Input data section start

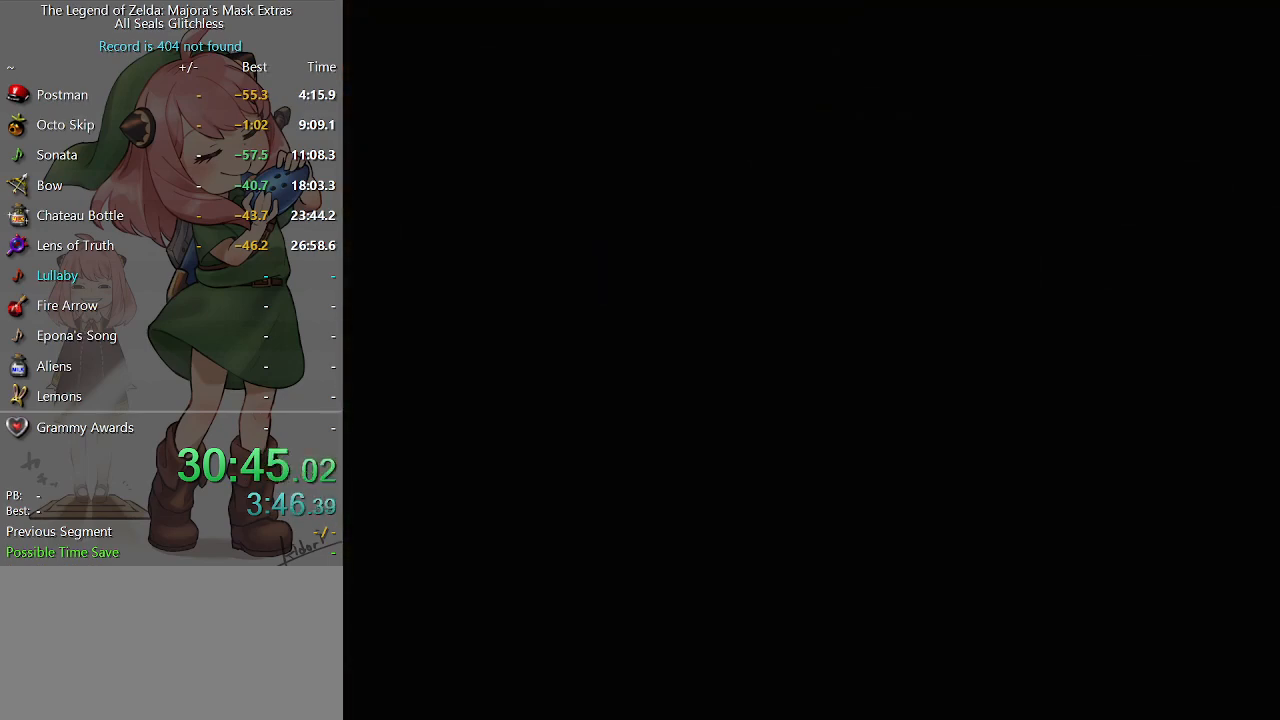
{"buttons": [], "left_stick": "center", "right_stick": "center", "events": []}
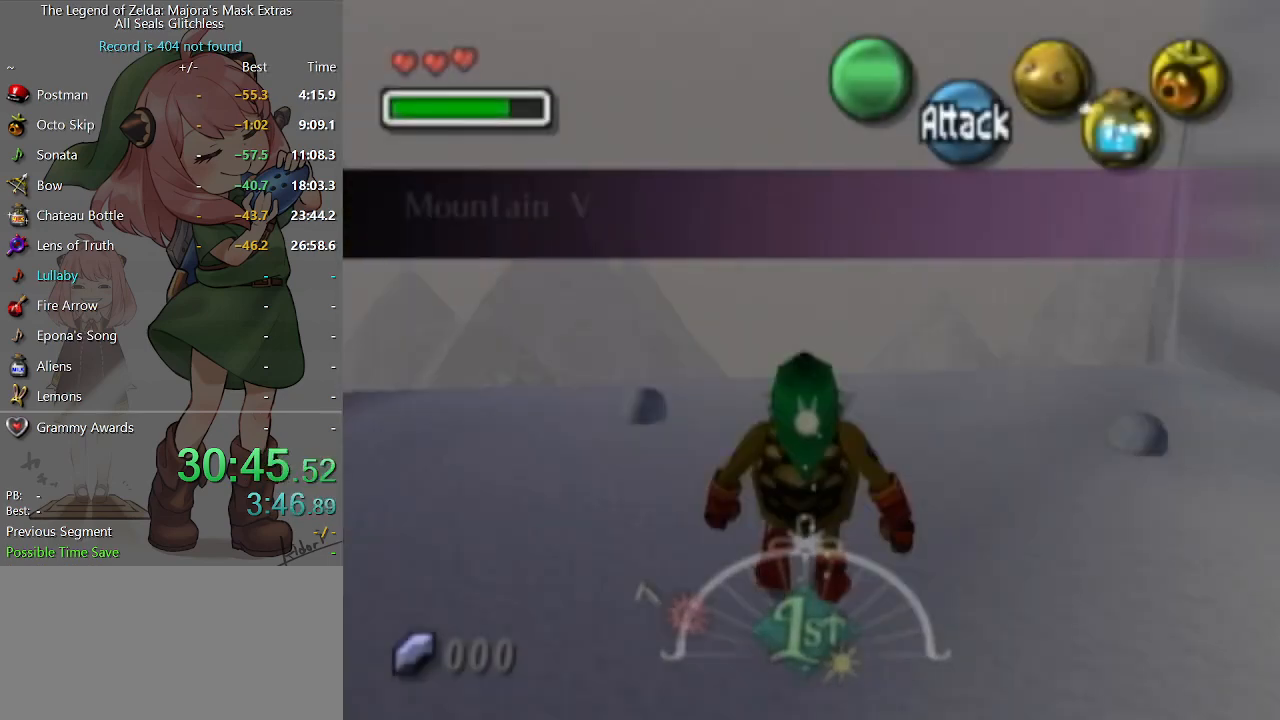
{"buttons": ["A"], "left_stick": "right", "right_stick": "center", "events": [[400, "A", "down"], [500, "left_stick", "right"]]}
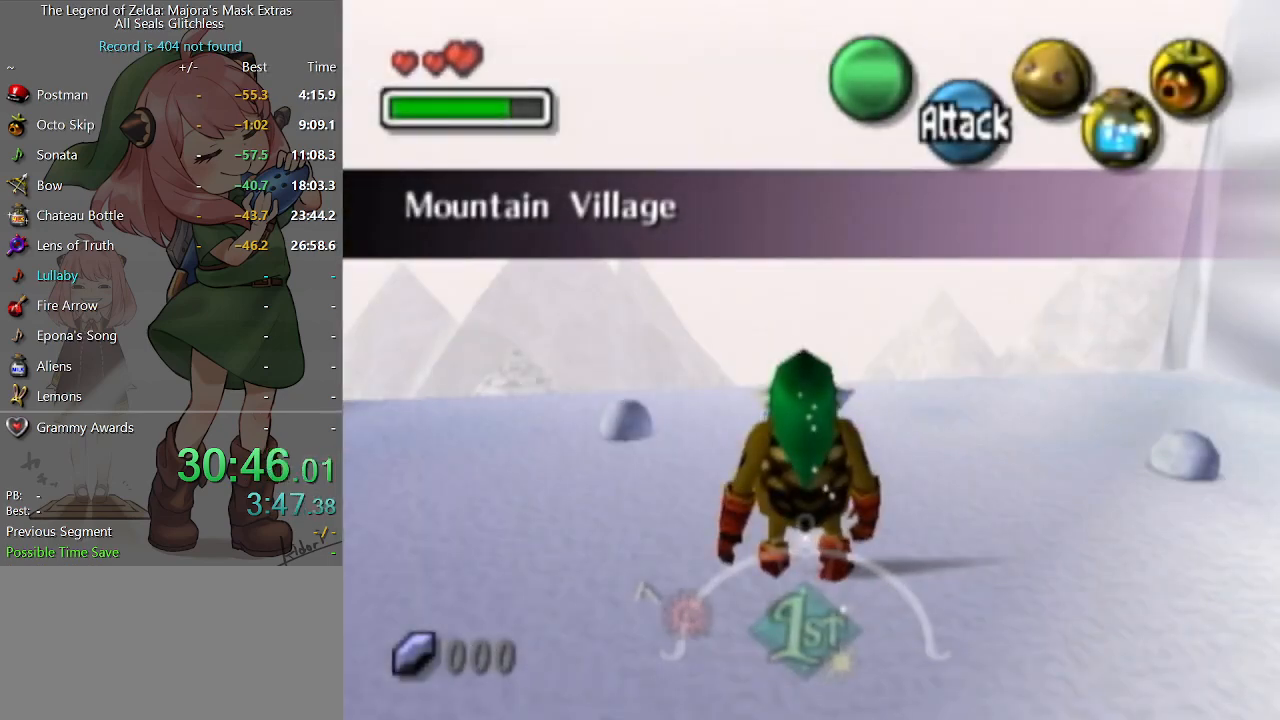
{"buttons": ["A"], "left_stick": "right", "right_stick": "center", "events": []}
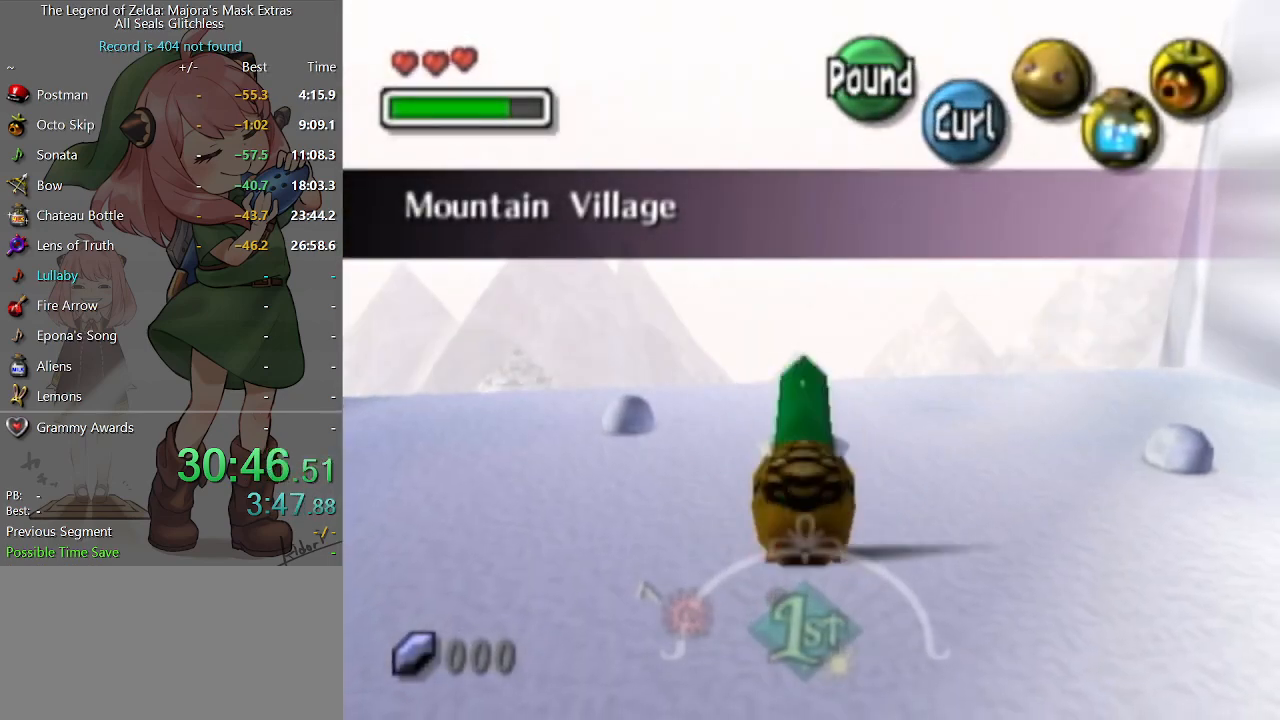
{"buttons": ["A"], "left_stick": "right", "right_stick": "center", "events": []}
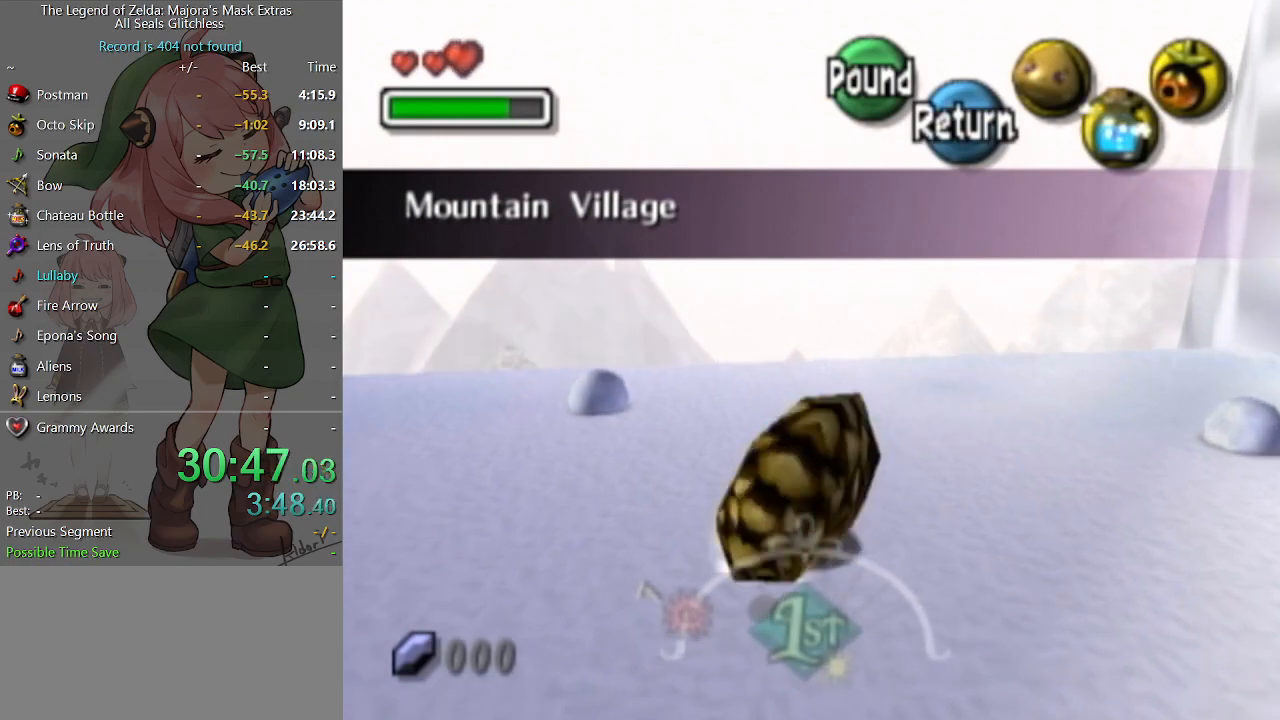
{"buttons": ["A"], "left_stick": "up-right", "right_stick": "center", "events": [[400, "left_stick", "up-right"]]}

Input data section end

All of the data, minus its pictures, should be repeated exactly.

Your solution
{"buttons": [], "left_stick": "center", "right_stick": "center", "events": []}
{"buttons": ["A"], "left_stick": "right", "right_stick": "center", "events": [[400, "A", "down"], [500, "left_stick", "right"]]}
{"buttons": ["A"], "left_stick": "right", "right_stick": "center", "events": []}
{"buttons": ["A"], "left_stick": "right", "right_stick": "center", "events": []}
{"buttons": ["A"], "left_stick": "up-right", "right_stick": "center", "events": [[400, "left_stick", "up-right"]]}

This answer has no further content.